Page segmentation data
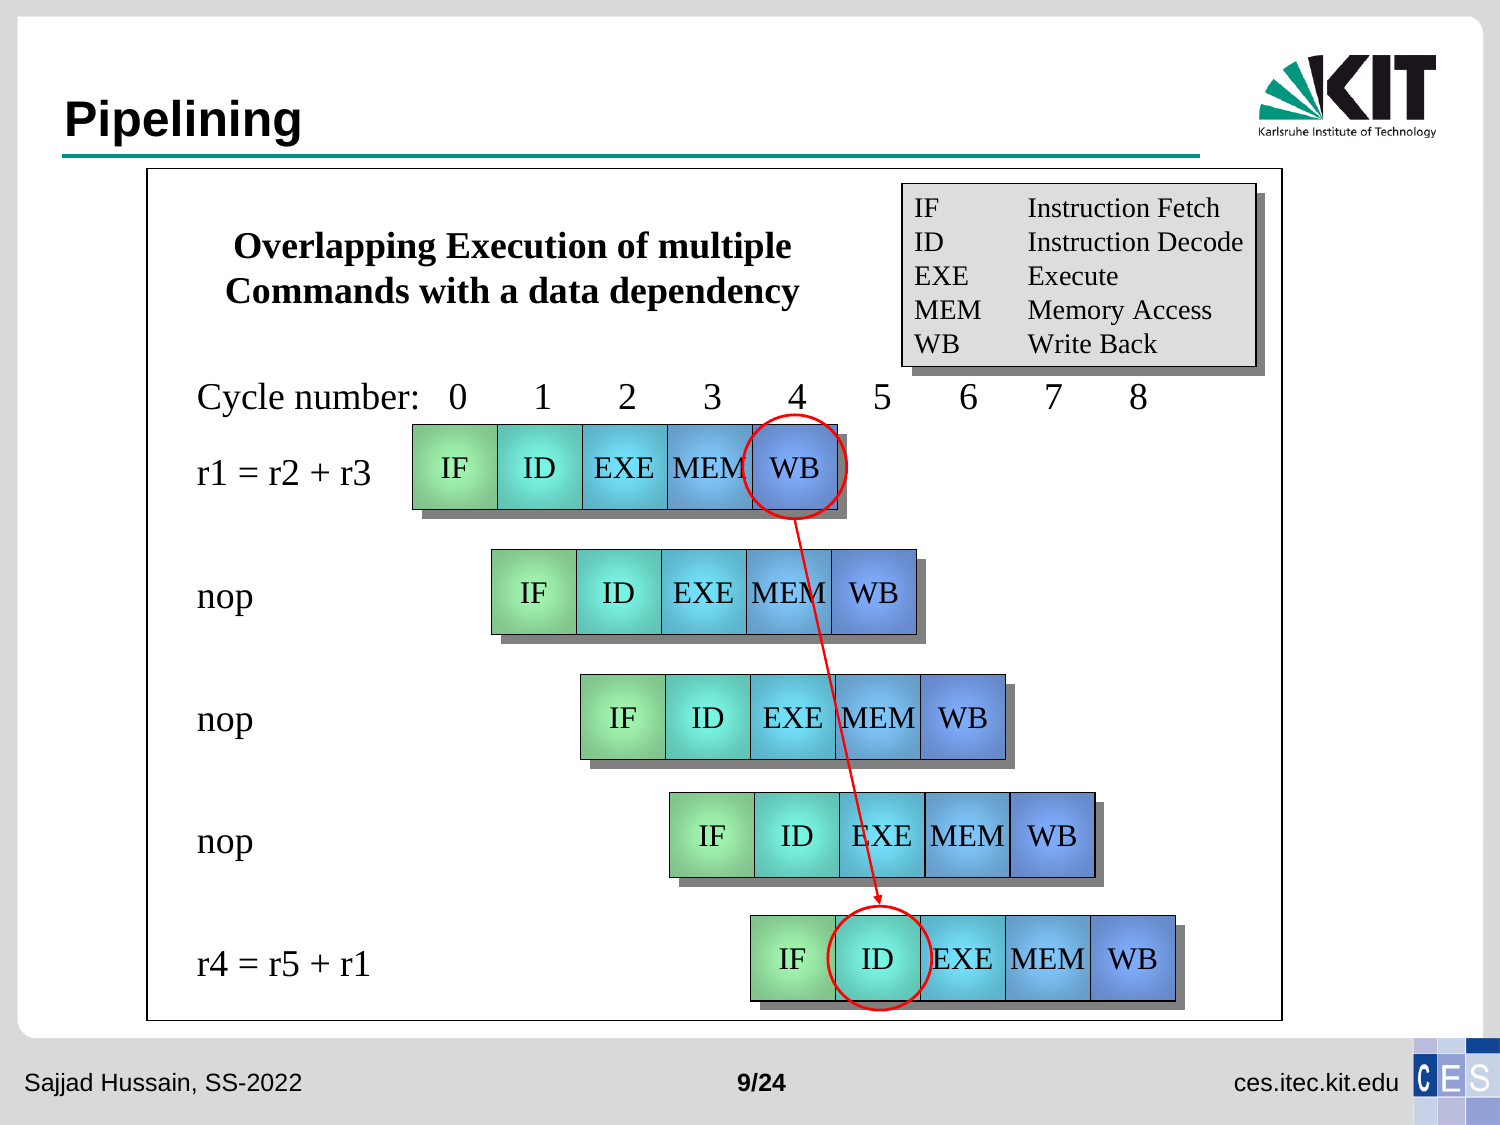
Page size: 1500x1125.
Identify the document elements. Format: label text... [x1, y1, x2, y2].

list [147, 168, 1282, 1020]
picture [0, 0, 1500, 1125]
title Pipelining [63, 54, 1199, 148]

---

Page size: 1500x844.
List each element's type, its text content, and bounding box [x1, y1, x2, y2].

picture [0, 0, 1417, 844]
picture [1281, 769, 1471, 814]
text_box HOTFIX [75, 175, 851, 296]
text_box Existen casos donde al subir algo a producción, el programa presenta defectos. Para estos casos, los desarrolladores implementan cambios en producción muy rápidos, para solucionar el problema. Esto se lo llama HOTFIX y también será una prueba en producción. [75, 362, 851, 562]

» **WHAT IS REQUIRED**
Read through the entries and copy each line in which "size" appears.

» **TASK SOLUTION**
Page size: 1500x1125.
Page size: 1500x844.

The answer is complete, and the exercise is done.